**SUPPLIED INFORMATION:**
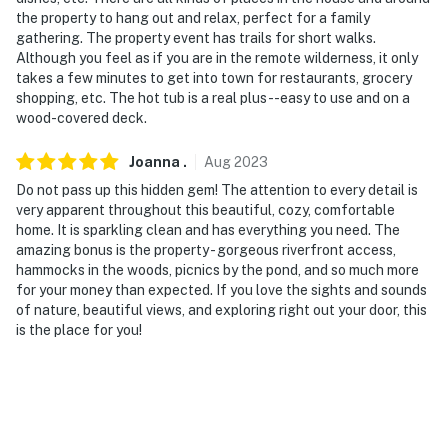
the property to hang out and relax, perfect for a family
gathering. The property event has trails for short walks.
Although you feel as if you are in the remote wilderness, it only
takes a few minutes to get into town for restaurants, grocery
shopping, etc. The hot tub is a real plus--easy to use and on a
wood-covered deck.
Joanna
.
Aug
2023
Do not pass up this hidden gem! The attention to every detail is
very apparent throughout this beautiful, cozy, comfortable
home. It is sparkling clean and has everything you need. The
amazing bonus is the property - gorgeous riverfront access,
hammocks in the woods, picnics by the pond, and so much more
for your money than expected. If you love the sights and sounds
of nature, beautiful views, and exploring right out your door, this
is the place for you!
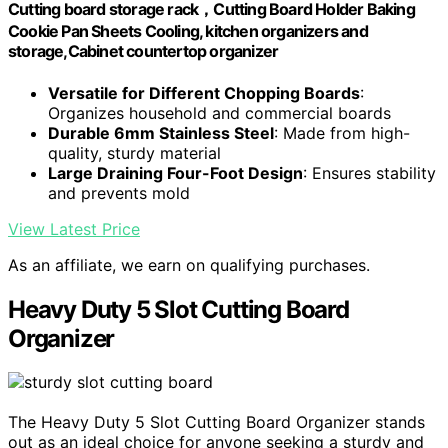
Cutting board storage rack，Cutting Board Holder Baking
Cookie Pan Sheets Cooling, kitchen organizers and
storage,Cabinet countertop organizer
Versatile for Different Chopping Boards
:
Organizes household and commercial boards
Durable 6mm Stainless Steel
: Made from high-
quality, sturdy material
Large Draining Four-Foot Design
: Ensures stability
and prevents mold
View Latest Price
As an affiliate, we earn on qualifying purchases.
Heavy Duty 5 Slot Cutting Board
Organizer
The Heavy Duty 5 Slot Cutting Board Organizer stands
out as an ideal choice for anyone seeking a sturdy and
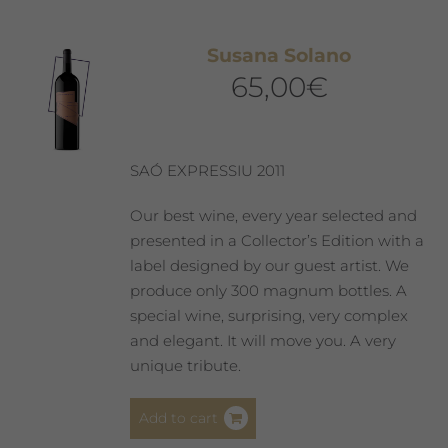
Susana Solano
65,00
€
SAÓ EXPRESSIU 2011
Our best wine, every year selected and
presented in a Collector’s Edition with a
label designed by our guest artist. We
produce only 300 magnum bottles. A
special wine, surprising, very complex
and elegant. It will move you. A very
unique tribute.
Add to cart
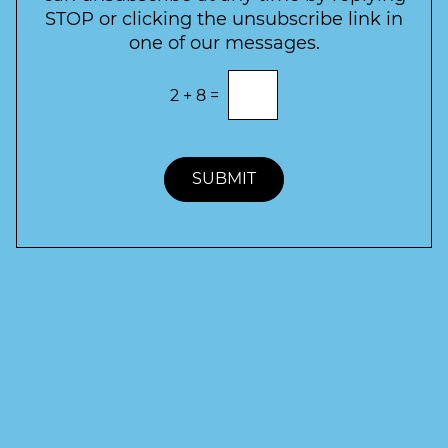
r
STOP or clicking the unsubscribe link in
S
one of our messages.
i
g
E
2
+
8
=
n
n
t
u
e
p
r
t
SUBMIT
h
e
c
o
r
r
e
c
t
a
n
s
w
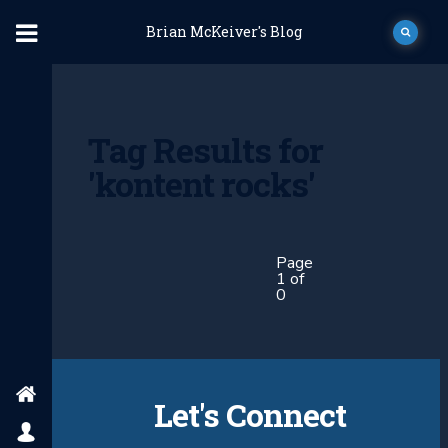
Brian McKeiver's Blog
Tag Results for
'kontent rocks'
Page
1 of
0
Let's Connect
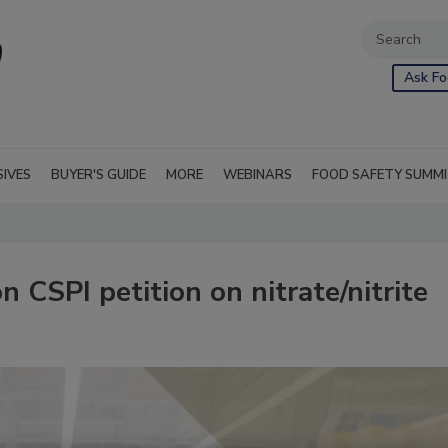
Ask Fo
SIVES
BUYER'S GUIDE
MORE
WEBINARS
FOOD SAFETY SUMM
 CSPI petition on nitrate/nitrite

**EXERCISE BRIEF:**
The full listing above, duplicated exactly and without its pictures, is the answer.

**ANSWER BOX:**
the property to hang out and relax, perfect for a family
gathering. The property event has trails for short walks.
Although you feel as if you are in the remote wilderness, it only
takes a few minutes to get into town for restaurants, grocery
shopping, etc. The hot tub is a real plus--easy to use and on a
wood-covered deck.
Joanna
.
Aug
2023
Do not pass up this hidden gem! The attention to every detail is
very apparent throughout this beautiful, cozy, comfortable
home. It is sparkling clean and has everything you need. The
amazing bonus is the property - gorgeous riverfront access,
hammocks in the woods, picnics by the pond, and so much more
for your money than expected. If you love the sights and sounds
of nature, beautiful views, and exploring right out your door, this
is the place for you!
Cutting board storage rack，Cutting Board Holder Baking
Cookie Pan Sheets Cooling, kitchen organizers and
storage,Cabinet countertop organizer
Versatile for Different Chopping Boards
:
Organizes household and commercial boards
Durable 6mm Stainless Steel
: Made from high-
quality, sturdy material
Large Draining Four-Foot Design
: Ensures stability
and prevents mold
View Latest Price
As an affiliate, we earn on qualifying purchases.
Heavy Duty 5 Slot Cutting Board
Organizer
The Heavy Duty 5 Slot Cutting Board Organizer stands
out as an ideal choice for anyone seeking a sturdy and
Susana Solano
65,00
€
SAÓ EXPRESSIU 2011
Our best wine, every year selected and
presented in a Collector’s Edition with a
label designed by our guest artist. We
produce only 300 magnum bottles. A
special wine, surprising, very complex
and elegant. It will move you. A very
unique tribute.
Add to cart
r
STOP or clicking the unsubscribe link in
S
one of our messages.
i
g
E
2
+
8
=
n
n
t
u
e
p
r
t
SUBMIT
h
e
c
o
r
r
e
c
t
a
n
s
w
Brian McKeiver's Blog
Tag Results for
'kontent rocks'
Page
1 of
0
Let's Connect
Ask Fo
SIVES
BUYER'S GUIDE
MORE
WEBINARS
FOOD SAFETY SUMM
 CSPI petition on nitrate/nitrite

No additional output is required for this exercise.